A neural network sounds mystical. It is really just weighted sums passed through simple functions, stacked in layers. Let's build the intuition one piece at a time.
One neuron
A neuron takes inputs, multiplies each by a weight (its learned importance), adds them up, adds a bias, and passes the result through an activation function.
inputs = [x1, x2, x3] weights = [w1, w2, w3] # learned z = x1*w1 + x2*w2 + x3*w3 + b # weighted sum (a dot product!) output = activation(z) # squash it
Why the activation function matters
Without it, stacking layers just gives another straight line — useless for complex patterns. The activation adds non-linearity, letting the network bend and curve to fit anything. The default is ReLU: max(0, z) — dead simple, keeps positives, zeroes negatives. That tiny kink is enough.

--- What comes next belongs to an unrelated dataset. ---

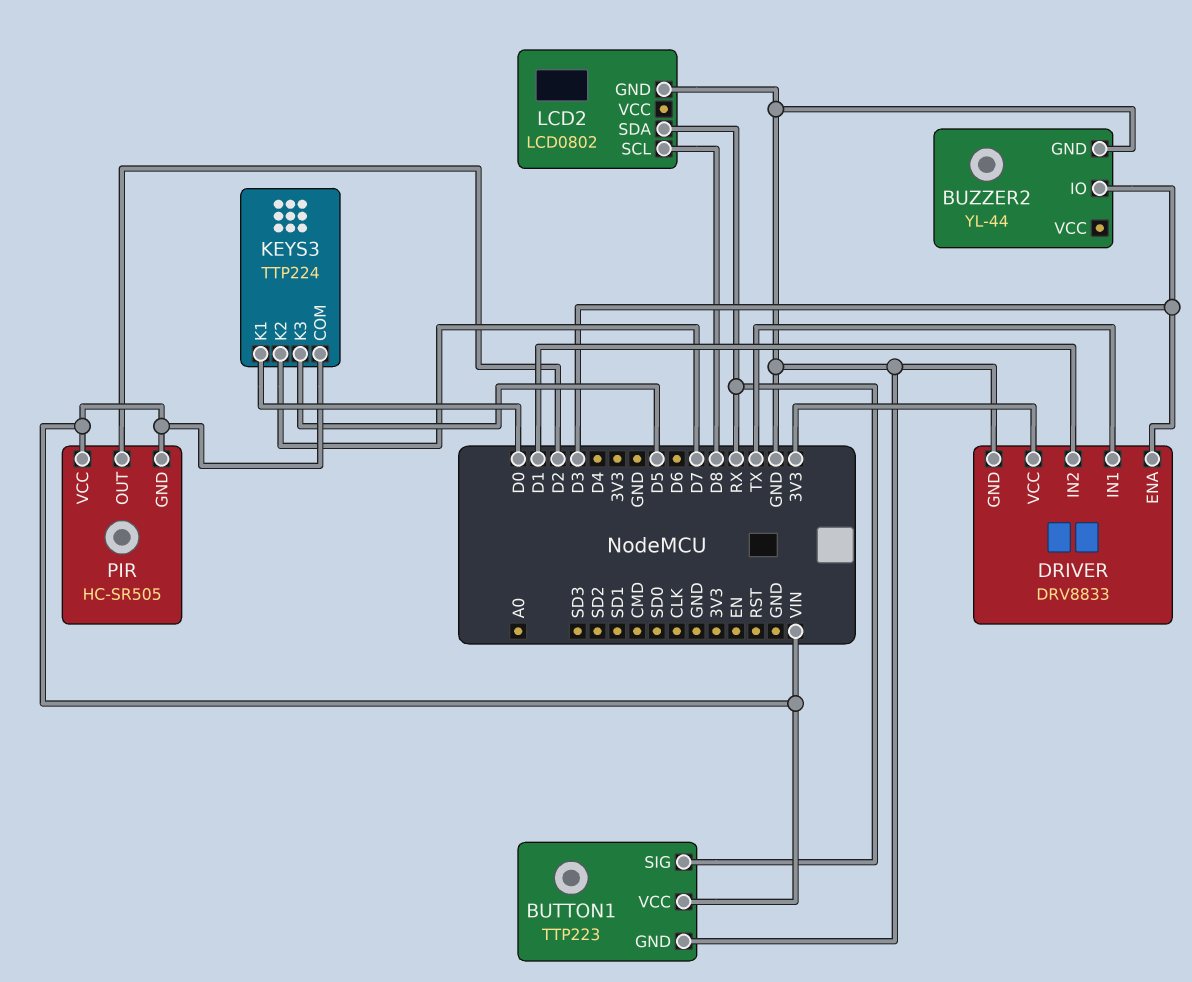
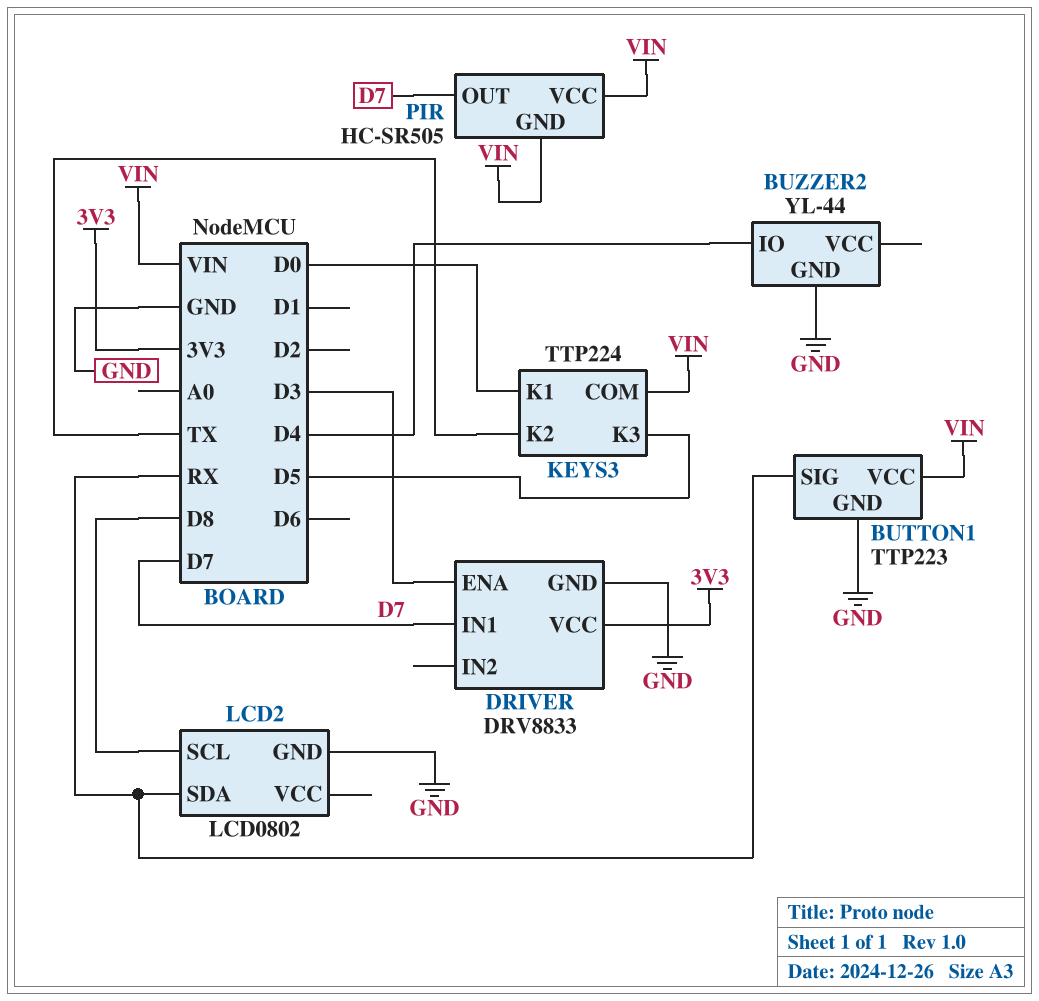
BUZZER2 pin IO: D3 -> D4
DRIVER pin IN1: TX -> D7
DRIVER pin IN2: D1 -> none
KEYS3 pin K2: D7 -> TX
PIR pin OUT: D2 -> D7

Layers — from pixels to concepts
Stack neurons into layers; stack layers into a network. Early layers learn simple features (edges), later layers combine them into complex ones (shapes → faces). "Deep" learning just means many layers.
Input layer → Hidden layer(s) → Output layer [pixels] [edges → shapes] ["cat" 0.92]
How it learns
Same loop as all ML: predict, measure loss, use backpropagation to compute how every weight contributed to the error, and nudge each one downhill (gradient descent). Backprop is just the chain rule from calculus, applied efficiently across layers — you never do it by hand.
Key insight: a neural network is a giant function with millions of tunable knobs (weights). Training = automatically finding knob settings that map inputs to correct outputs. Nothing more mystical than that.